Toward the back of the plane, a twelve year-old unaccompanied boy had gotten sick all down the aisle. The three flight attendants where on it, caring for him, and the passengers, and cleaning up the aisle.
One of the newer flight attendants, on her hands and knees cleaning, was being harassed by an older female passenger who claimed that she “didn’t know how to mother. You’re too young. This child needs mothering.”
With a smile on her face, lipstick reapplied, this flight attendant continued her job. Later, when she was taking a respite for a few minutes up front. I unbuckled my seatbelt and went to her. “You are doing a great job. Don’t let some nut get to you.”
“You’ve been professional,” I added. “Don’t listen to anyone who says you are not doing the best you can – because you are!”

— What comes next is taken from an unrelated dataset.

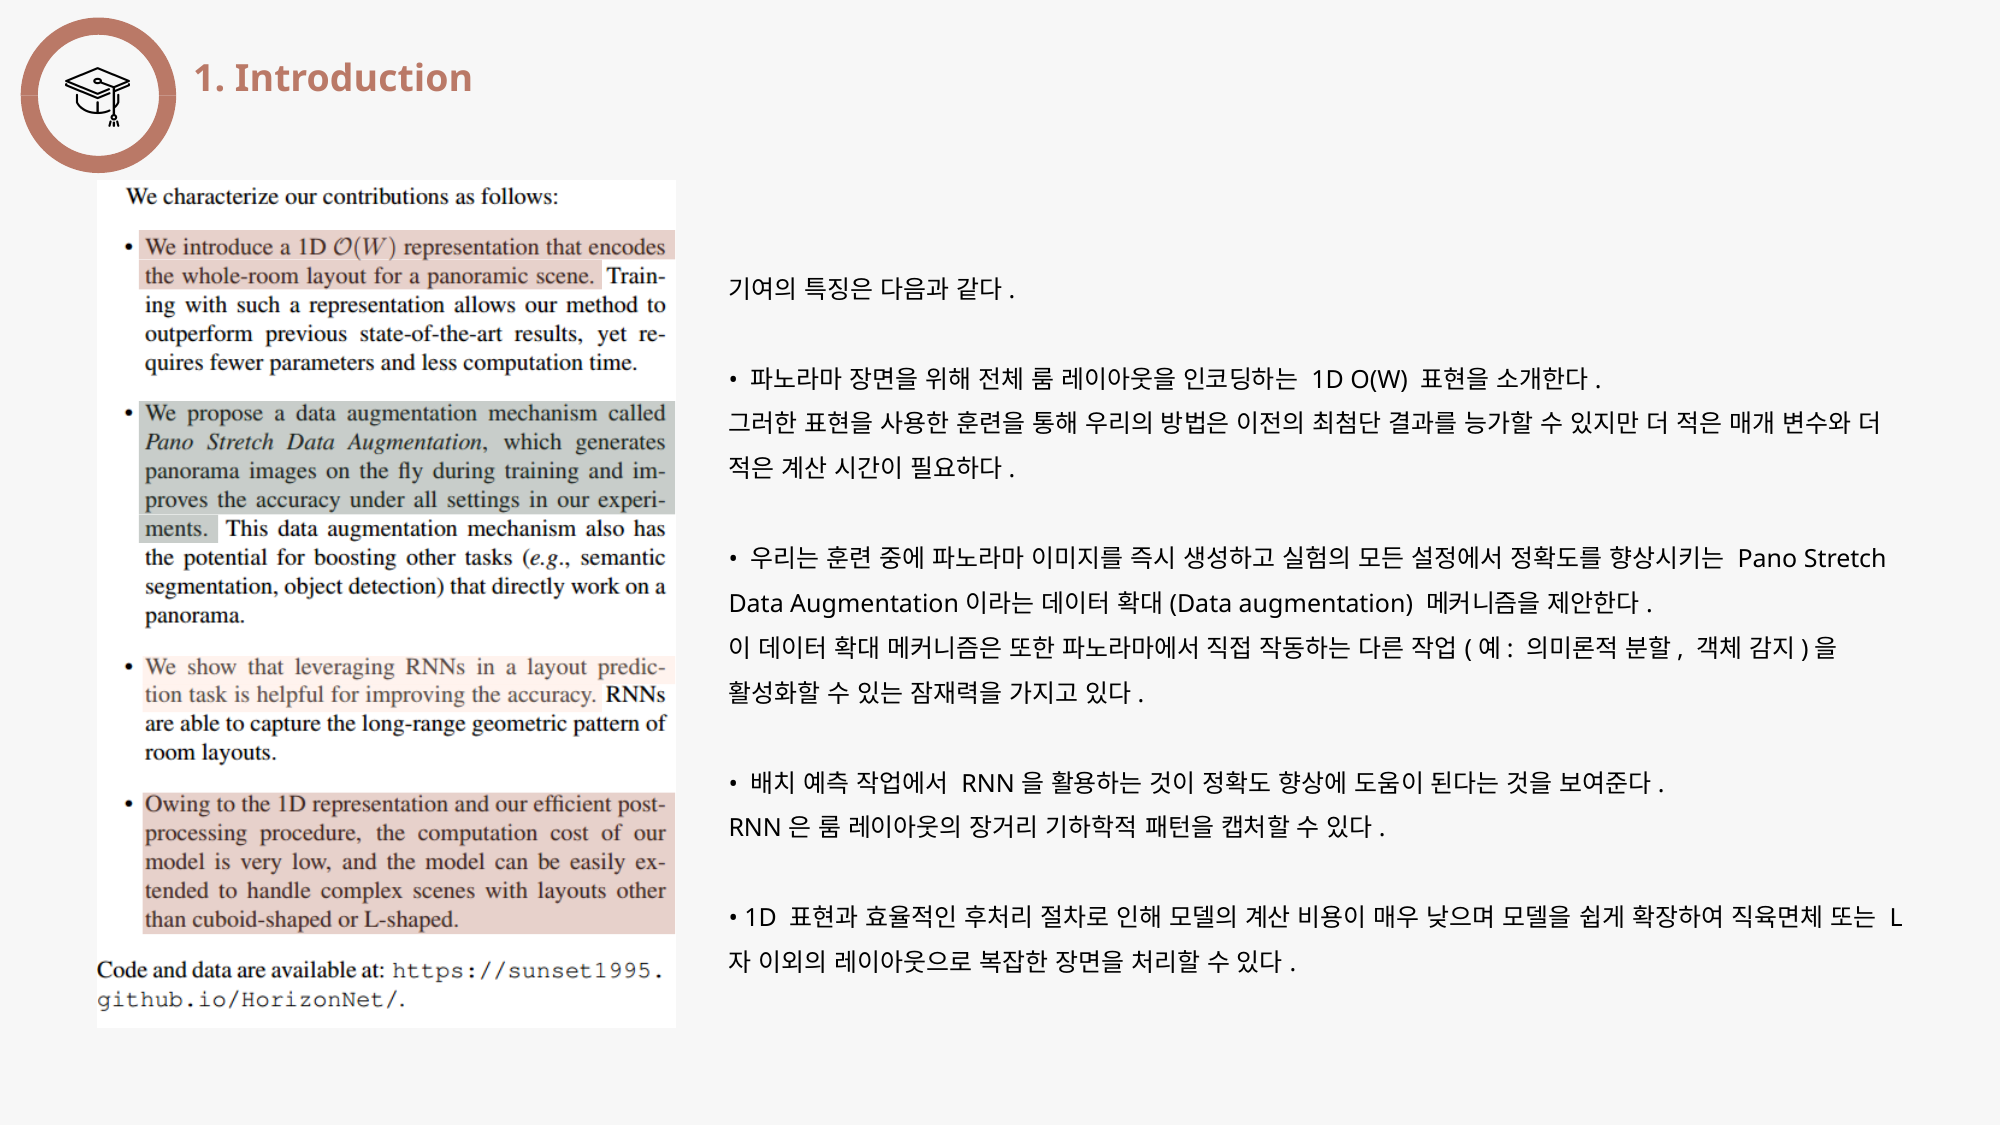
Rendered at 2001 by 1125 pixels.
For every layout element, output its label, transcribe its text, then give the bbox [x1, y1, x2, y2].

Similar in age to my own daughter, I wanted to mother her. It had not been and easy start to this flight. The weather delays. The “situation” with the two guys. Now a sick child. Yet, all three flight attendants were undeterred.
I’ve heard that passengers tend to complain more about flight attendants to the powers that be than give accolades on their service.

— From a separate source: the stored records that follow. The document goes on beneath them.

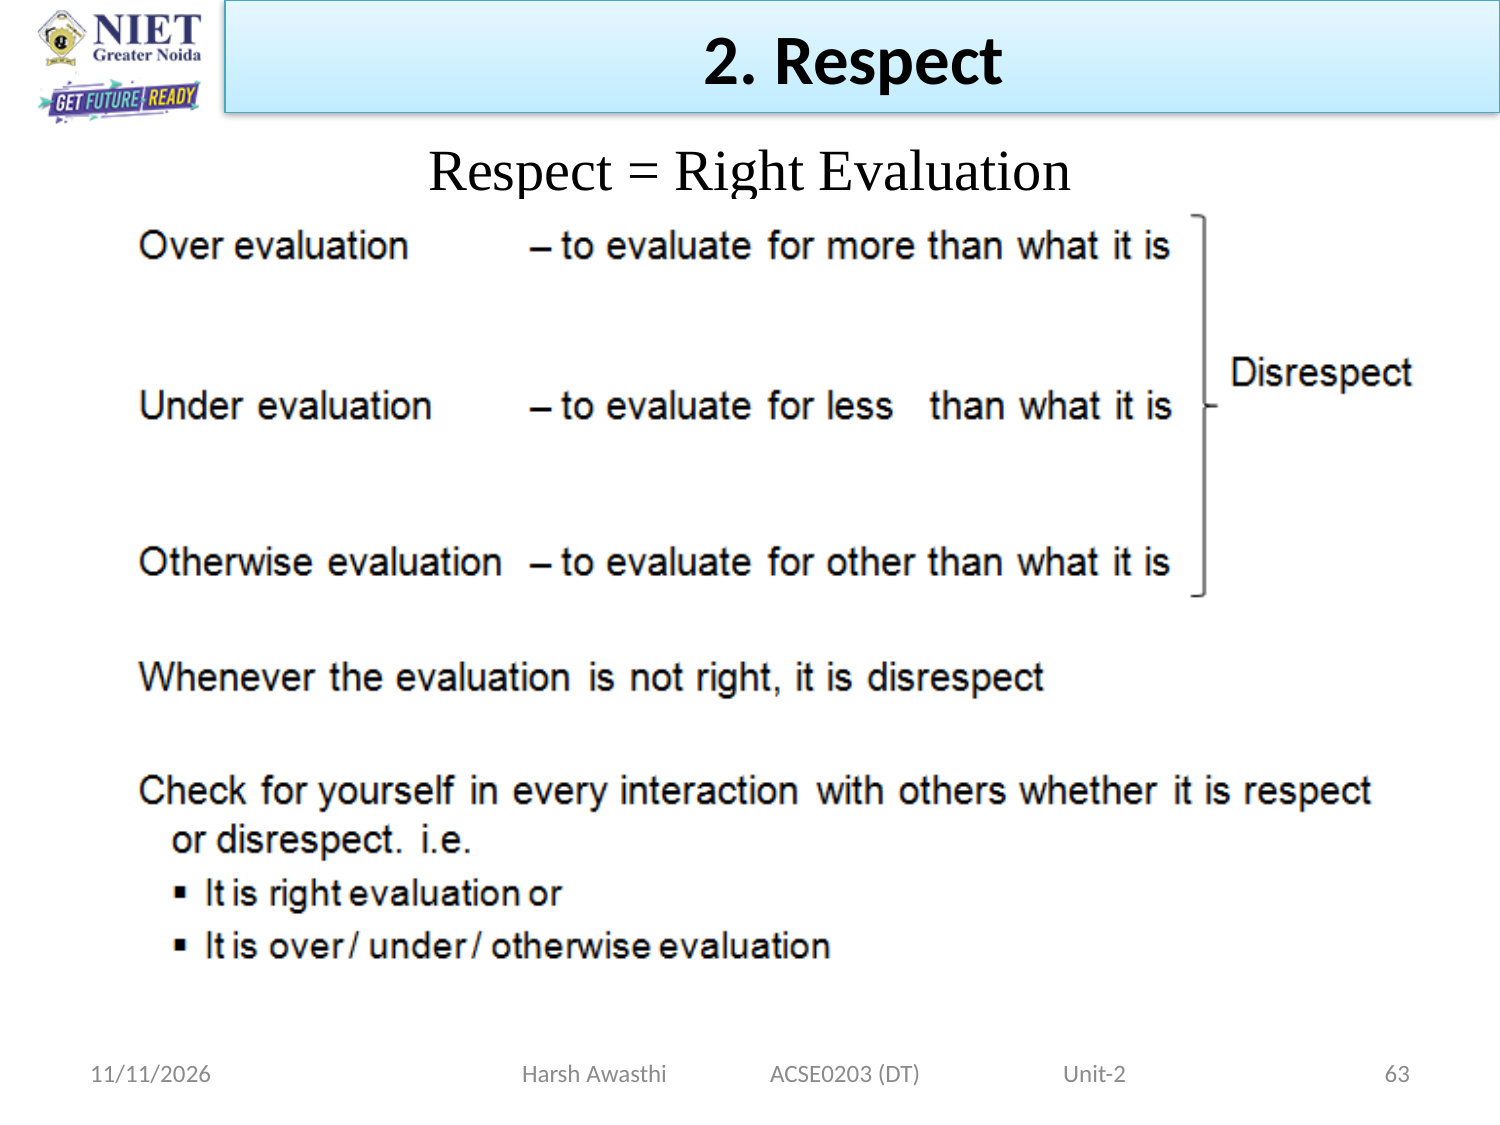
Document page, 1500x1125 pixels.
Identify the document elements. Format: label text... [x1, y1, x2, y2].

footer Harsh Awasthi ACSE0203 (DT) Unit-2 [412, 1048, 1074, 1103]
slide_number 63 [1074, 1047, 1425, 1103]
text_box 2. Respect [238, 0, 1500, 113]
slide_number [75, 1042, 412, 1103]
picture [124, 199, 1426, 1039]
list Respect = Right Evaluation [24, 125, 1475, 213]
picture [0, 0, 238, 135]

For flight attendants, it’s not easy these days. Passengers are crammed in. Often disrespectful with ear buds in their ears when a flight attendant merely wants to ask what they want to drink. I’ve seen it too often. It’s no wonder some get cranky. It can wear one down. Yes, it’s their “job,” but it deserves respect. We all want respect for what we do. It’s amazing the response when you just treat someone kindly.
Upon landing at 2:30am, the British fellow behind us still had his humor. He stood and reached for his bag overhead and gave us a grin. “All that and all we get is Newark!”
*Lisa, Haley and Isabel - the flight attendants on the March 31st, Virgin America Flight 166, this is for you. Thank you for your grace under pressure.